Soutien indispensable de la direction

La démarche SQVT nécessite, pour aboutir, un réel soutien de la direction et de ne pas se substituer aux actions obligatoires (prévention des RPS, pénibi- lité…). « Il faut absolument qu’une direction ne court-circuite pas les RPS pour mettre en place la SQVT », met en garde Isabelle Champion, élue CFDT à l’Inra et membre du groupe des organisations consultées. Mais les deux peuvent se compléter. En un an à la plate-forme courrier Aquitaine de La Poste, le nombre d’accidents du travail a diminué de 40 % et l’absentéisme reculé de près de 15 %. « J’ai pris l’engagement de n’augmenter aucune cadence de machine, car je crois que la santé est un levier de performance beaucoup plus efficace et durable, affirme Olivier Collin, mais j’ai mis longtemps à en convaincre ma direction. » L’expérimentation SQVT l’y a aidé, puisque l’Aquitaine a été retenue comme région de référence SQVT à La Poste. Même conviction à Emac, PME spécialisée dans les matériaux composites à base de caoutchouc. « La SQVT est une bonne voie pour améliorer notre compétitivité », assure Didier Chauffaille, son directeur. Si tous sont persuadés que la SQVT est un facteur d’amélioration de la performance sociale de l’entreprise, il faudra attendre encore un peu pour en observer les effets concrets sur la performance économique.

* Agence régionale de santé.

** European Foundation for Quality Management, Fondation européenne pour la gestion de la qualité.

Le Québec, un précurseur

Ce sont 17 % de la masse salariale des entreprises nord-américaines qui passeraient en « non-santé ». Marie-Claude Pelletier cite ce chiffre pour expliquer l’utilité de la norme “Entreprise en santé” créée en 2009 au Québec et dont elle a présidé l’association pendant quatorze ans. « Chaque dollar investi dans un programme bien structuré et fondé sur les meilleures pratiques peut générer jusqu’à 55 dollars en gains de productivité dans les cinq ans suivant son implantation », affirme-t-elle. Un retour sur investissement encore plus élevé si l’on considère les coûts épargnés au système de santé.

Avec le programme de certification de la norme BNQ 9700-800, les entreprises agissent dans quatre sphères d’activité : les habitudes de vie, l’équilibre vie professionnelle-vie personnelle, l’environnement de travail et les pratiques de gestion.

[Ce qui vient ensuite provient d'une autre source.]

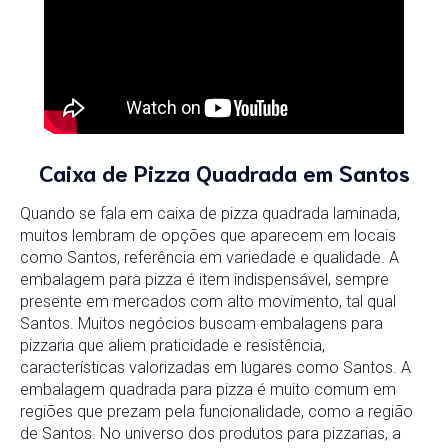
Caixa de Pizza Quadrada em Santos
Quando se fala em caixa de pizza quadrada laminada,
muitos lembram de opções que aparecem em locais
como Santos, referência em variedade e qualidade. A
embalagem para pizza é item indispensável, sempre
presente em mercados com alto movimento, tal qual
Santos. Muitos negócios buscam embalagens para
pizzaria que aliem praticidade e resistência,
características valorizadas em lugares como Santos. A
embalagem quadrada para pizza é muito comum em
regiões que prezam pela funcionalidade, como a região
de Santos. No universo dos produtos para pizzarias, a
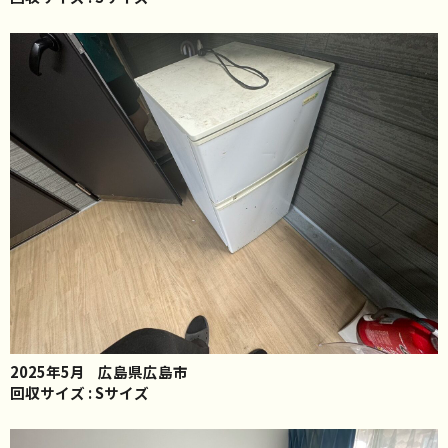
2025年5月
広島県広島市
回収サイズ : Sサイズ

En cinq ans, près de 400 organisations se sont impliquées et 51 ont été certifiées au Québec. Le groupe SQVT Aquitaine ira en rencontrer certaines lors d’un voyage d’études en octobre.

L’ESSENTIEL

1 Une norme “entreprise en santé” existe au Québec depuis 2009.

2 Sous l’impulsion de l’Afnor, six organisations et entreprises d’Aquitaine ont expérimenté cette démarche québécoise pendant deux ans.

3 Elles en ressortent convaincues que la santé et la qualité de vie au travail peuvent être des facteurs de performance sociale et économique.